Wednesday, September 1, 2010

Reality Stinks

My poor Columbian Wyandotte suffered a horrific injury last Thursday. She got tangled in some trellis netting that I had left on the ground, major guilt here. I was not home at the time this happened. When I did arrive home I thought it odd that my turkey had a bloody beak. There were no signs of anything amiss. After several hours Aaron found the hen. I was so upset and thought that the trellis had ripped her scalp off in her struggle to get free. When faced with an emergency I "just do" and later after the fact crumble. Never had I an injury so awful with any of my children, not even a broken arm. This was horrific and all my fault.

She was still alive, barely. Very stunned and her left eye would not open. What to do, what to do???? She was so traumatized that I did not want to run water over her head. Her scalp was completely gone. It dawned on me that it was the turkey who brutally attacked her, while her neck was tangled. I set up an ICU in the house. But had no idea how to help her. She could not drink on her own. I tried a bit of gatorade in a jar cap. She took a few sips.

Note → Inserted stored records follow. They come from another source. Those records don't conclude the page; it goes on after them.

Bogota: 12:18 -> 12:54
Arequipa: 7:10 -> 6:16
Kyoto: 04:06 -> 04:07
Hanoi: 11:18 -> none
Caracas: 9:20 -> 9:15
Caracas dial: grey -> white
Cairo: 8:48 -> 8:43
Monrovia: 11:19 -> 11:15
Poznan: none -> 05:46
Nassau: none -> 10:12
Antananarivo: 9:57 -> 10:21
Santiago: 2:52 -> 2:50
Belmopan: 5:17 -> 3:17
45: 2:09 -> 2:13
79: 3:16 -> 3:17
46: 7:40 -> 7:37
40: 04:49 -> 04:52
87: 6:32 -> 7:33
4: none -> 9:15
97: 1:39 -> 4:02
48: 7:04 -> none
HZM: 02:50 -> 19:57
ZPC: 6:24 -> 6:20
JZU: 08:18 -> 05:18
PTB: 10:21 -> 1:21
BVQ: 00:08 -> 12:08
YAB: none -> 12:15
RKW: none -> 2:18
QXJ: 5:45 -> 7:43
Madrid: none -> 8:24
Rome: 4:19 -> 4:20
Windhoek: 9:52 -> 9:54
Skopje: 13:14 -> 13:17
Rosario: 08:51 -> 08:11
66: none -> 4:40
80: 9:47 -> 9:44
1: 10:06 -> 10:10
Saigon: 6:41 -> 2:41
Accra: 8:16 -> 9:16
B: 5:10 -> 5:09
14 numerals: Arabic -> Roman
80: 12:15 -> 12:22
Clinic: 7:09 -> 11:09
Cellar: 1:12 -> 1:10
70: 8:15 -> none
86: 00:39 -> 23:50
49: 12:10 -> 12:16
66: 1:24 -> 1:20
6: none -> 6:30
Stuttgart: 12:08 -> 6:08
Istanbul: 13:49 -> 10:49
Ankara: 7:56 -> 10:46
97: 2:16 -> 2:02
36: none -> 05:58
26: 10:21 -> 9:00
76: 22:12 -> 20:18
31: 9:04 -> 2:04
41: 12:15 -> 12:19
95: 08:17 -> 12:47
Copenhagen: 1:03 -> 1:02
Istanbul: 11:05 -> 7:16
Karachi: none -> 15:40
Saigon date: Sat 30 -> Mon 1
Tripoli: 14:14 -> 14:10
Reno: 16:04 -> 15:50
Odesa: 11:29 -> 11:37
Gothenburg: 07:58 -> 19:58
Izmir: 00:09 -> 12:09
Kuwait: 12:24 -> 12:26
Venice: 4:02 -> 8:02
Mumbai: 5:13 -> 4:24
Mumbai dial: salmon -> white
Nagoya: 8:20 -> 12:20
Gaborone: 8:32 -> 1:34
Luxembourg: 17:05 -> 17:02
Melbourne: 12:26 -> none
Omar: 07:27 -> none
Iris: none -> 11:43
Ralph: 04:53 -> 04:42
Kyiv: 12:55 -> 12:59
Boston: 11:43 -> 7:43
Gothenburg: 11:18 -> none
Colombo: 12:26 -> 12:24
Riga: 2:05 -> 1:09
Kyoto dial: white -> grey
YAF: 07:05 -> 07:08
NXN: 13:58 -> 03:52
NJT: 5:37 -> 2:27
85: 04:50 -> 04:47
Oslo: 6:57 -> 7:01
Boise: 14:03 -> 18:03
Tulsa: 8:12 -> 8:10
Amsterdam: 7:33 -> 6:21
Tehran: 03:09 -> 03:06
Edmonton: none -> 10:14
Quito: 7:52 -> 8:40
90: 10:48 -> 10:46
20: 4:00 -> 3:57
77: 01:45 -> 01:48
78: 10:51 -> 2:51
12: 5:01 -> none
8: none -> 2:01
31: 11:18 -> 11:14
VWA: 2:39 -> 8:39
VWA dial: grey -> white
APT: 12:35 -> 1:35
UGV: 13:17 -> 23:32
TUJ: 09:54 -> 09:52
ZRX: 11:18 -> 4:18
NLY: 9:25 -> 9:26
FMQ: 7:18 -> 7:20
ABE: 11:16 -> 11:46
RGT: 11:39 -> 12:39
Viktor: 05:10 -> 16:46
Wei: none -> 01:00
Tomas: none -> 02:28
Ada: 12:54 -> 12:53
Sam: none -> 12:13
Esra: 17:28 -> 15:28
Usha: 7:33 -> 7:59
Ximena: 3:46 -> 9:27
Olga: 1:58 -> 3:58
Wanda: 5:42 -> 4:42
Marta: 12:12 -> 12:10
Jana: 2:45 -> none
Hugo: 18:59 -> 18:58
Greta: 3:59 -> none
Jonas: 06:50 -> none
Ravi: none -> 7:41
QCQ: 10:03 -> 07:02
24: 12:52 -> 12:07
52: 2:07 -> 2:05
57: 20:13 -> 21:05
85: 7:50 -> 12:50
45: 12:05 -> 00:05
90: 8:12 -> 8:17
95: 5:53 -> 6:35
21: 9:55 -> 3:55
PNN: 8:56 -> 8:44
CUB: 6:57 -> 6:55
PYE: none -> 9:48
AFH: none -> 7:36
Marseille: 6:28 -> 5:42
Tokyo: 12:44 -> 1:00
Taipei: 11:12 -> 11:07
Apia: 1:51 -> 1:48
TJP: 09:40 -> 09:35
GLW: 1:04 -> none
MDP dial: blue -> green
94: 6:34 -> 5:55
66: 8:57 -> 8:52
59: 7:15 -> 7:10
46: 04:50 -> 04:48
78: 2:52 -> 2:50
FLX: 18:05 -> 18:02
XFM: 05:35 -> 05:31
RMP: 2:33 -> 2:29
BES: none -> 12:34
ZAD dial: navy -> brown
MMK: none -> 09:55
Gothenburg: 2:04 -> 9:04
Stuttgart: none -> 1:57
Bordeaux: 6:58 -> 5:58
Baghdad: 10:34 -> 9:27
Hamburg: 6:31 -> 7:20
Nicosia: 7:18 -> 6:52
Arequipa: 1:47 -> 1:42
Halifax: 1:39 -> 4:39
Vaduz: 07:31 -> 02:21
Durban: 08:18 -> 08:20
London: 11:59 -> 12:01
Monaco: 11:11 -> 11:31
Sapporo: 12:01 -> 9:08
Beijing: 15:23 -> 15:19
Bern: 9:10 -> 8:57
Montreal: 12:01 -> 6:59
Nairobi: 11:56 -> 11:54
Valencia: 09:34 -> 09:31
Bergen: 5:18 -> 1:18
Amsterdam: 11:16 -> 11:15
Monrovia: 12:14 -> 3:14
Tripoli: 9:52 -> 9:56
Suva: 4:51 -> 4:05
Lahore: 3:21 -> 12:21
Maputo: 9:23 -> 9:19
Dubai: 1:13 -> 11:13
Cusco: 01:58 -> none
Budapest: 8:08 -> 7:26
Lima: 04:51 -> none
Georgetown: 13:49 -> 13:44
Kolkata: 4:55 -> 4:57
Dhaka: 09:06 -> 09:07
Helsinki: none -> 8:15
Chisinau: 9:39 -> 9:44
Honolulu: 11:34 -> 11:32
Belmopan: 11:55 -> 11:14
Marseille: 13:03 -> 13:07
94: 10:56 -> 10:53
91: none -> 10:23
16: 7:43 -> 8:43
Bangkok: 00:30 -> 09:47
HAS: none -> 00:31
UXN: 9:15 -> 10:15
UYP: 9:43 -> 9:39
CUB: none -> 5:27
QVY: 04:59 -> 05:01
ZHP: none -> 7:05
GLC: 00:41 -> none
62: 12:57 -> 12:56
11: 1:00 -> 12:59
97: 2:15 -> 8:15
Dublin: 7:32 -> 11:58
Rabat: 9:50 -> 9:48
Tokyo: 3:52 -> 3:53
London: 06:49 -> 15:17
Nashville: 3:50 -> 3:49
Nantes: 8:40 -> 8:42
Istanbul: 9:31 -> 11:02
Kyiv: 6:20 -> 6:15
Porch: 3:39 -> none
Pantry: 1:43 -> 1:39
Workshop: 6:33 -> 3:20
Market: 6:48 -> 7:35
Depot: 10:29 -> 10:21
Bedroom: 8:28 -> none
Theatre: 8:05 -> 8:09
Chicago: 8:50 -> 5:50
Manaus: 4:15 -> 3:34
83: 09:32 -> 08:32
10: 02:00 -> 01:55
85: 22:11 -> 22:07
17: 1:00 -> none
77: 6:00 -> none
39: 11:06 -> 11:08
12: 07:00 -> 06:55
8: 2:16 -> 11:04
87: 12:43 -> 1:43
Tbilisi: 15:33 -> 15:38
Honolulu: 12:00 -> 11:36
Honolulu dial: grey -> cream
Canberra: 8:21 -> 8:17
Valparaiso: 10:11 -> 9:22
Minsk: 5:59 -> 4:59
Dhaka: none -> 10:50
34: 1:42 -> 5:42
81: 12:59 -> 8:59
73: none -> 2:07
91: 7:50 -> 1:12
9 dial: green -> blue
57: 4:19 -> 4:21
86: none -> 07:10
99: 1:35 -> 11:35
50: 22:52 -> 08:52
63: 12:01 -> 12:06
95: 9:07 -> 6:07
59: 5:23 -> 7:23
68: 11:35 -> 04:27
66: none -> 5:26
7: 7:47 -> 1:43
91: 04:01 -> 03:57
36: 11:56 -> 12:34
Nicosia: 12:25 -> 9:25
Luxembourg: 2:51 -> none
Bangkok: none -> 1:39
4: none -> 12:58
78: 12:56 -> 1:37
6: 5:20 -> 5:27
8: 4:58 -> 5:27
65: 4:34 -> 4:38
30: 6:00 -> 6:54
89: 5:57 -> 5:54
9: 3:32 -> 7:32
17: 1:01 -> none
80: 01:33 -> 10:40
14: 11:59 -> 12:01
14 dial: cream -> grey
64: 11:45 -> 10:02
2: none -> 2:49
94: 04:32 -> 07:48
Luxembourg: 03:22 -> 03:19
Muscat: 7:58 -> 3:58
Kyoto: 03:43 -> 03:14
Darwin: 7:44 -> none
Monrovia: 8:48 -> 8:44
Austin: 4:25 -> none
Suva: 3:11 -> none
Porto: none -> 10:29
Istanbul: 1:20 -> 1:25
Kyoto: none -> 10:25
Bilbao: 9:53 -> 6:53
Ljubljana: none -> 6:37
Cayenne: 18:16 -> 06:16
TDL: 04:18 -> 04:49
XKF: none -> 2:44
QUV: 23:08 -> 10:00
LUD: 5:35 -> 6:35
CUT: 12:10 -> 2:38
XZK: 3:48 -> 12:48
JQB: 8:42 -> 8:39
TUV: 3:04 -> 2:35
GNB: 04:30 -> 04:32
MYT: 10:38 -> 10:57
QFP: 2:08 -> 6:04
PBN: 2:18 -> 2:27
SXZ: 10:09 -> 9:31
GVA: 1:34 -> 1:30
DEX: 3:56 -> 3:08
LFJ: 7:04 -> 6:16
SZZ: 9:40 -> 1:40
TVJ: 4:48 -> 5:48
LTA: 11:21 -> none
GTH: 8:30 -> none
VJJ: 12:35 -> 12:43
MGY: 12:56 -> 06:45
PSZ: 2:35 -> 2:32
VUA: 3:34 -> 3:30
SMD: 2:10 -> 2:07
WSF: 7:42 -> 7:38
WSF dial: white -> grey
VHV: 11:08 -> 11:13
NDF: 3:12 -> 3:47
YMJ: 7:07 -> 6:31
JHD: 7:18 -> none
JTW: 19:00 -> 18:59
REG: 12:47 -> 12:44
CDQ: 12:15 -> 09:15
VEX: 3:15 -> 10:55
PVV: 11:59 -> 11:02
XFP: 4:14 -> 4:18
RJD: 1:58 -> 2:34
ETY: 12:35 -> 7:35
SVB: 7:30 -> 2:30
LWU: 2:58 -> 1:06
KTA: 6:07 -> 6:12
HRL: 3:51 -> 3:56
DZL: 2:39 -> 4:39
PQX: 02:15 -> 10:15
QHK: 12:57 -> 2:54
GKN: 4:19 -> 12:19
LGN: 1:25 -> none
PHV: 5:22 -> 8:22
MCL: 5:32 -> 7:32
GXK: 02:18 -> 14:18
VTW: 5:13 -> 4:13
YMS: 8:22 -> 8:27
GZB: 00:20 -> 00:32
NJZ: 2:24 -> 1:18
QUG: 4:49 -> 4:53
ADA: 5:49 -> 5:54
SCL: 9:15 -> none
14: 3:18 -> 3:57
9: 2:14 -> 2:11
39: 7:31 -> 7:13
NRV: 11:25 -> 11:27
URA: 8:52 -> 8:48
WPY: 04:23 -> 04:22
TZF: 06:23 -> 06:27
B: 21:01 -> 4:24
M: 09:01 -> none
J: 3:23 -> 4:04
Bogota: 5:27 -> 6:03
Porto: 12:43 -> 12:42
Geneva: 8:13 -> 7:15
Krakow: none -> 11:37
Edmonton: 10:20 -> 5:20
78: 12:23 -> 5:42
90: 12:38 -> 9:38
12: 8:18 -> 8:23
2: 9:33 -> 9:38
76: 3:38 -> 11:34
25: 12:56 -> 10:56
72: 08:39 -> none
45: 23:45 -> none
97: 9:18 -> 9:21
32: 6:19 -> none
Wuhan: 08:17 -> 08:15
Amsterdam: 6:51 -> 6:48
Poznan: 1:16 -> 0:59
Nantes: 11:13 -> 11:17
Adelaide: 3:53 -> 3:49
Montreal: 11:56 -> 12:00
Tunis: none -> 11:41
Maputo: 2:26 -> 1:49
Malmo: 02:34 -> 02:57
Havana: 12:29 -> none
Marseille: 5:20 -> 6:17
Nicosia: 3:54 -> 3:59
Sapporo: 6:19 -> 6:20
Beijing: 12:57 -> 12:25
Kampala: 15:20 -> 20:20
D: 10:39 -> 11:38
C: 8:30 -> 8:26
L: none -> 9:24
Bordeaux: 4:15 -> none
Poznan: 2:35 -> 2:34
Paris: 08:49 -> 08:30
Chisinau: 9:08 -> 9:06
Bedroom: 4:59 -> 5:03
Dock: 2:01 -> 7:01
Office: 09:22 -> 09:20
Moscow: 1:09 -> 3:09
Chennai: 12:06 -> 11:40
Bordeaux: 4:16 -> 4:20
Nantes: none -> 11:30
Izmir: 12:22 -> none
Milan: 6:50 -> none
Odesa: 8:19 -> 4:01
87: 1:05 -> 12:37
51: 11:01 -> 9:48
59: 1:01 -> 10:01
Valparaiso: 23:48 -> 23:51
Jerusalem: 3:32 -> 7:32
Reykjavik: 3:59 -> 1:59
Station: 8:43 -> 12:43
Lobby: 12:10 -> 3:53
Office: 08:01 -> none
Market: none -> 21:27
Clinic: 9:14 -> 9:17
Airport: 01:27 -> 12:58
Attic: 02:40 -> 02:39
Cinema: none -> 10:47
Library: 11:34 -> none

Her right eye opened but she was so "shell shocked" she did not seem aware of her surroundings.

She survived the night and the next day. On Sunday she was eating wet mash on her own, but I noticed her right eyelid was starting to swell. She could hear, was alert and seemed to be on the mend. Monday her eye was worse. Tuesday she was in bad shape. In retrospect I think if I had got her some antibiotics right away she would have not developed the eye problem.

Several people said to put her down, but when she perked up and improved I felt so hopeful. The thought of killing her was not easy. First off I had only butchered one chicken, and that was using a killing cone. Def not the way to put her out of her misery. I also did not want to cause her any more suffering by botching the job. In the end it was a farmer friend who came and helped. He raises chickens and there is a specific humane way of turning their necks which severs the spinal cord quickly. He was very kind and gentle with her and I saw her suffer no more.

This part of the "circle of life" is one of the most disturbing parts of raising animals. In retrospect I think I should have done it immediately upon finding her.

2 comments:

Leon said...

It's such a tough call eh! We had two chickens that we had to say good-bye to over the winter. We tried nursing them for a few days:

(http://littlehomesteadinthevalley.blogspot.com/2010/12/wind-damage.html)

...but you just know when enough is enough. Still, the perils of winter seem to be finally over now...

Lana at www.FarmLifeLessons.blogspot.com said...

Hard, Hard part of farming life. Not easy. But, you did your best. I think guilt is always there because we feel like everything is in our control, but often, it is not. Glad you had such a great neighbor.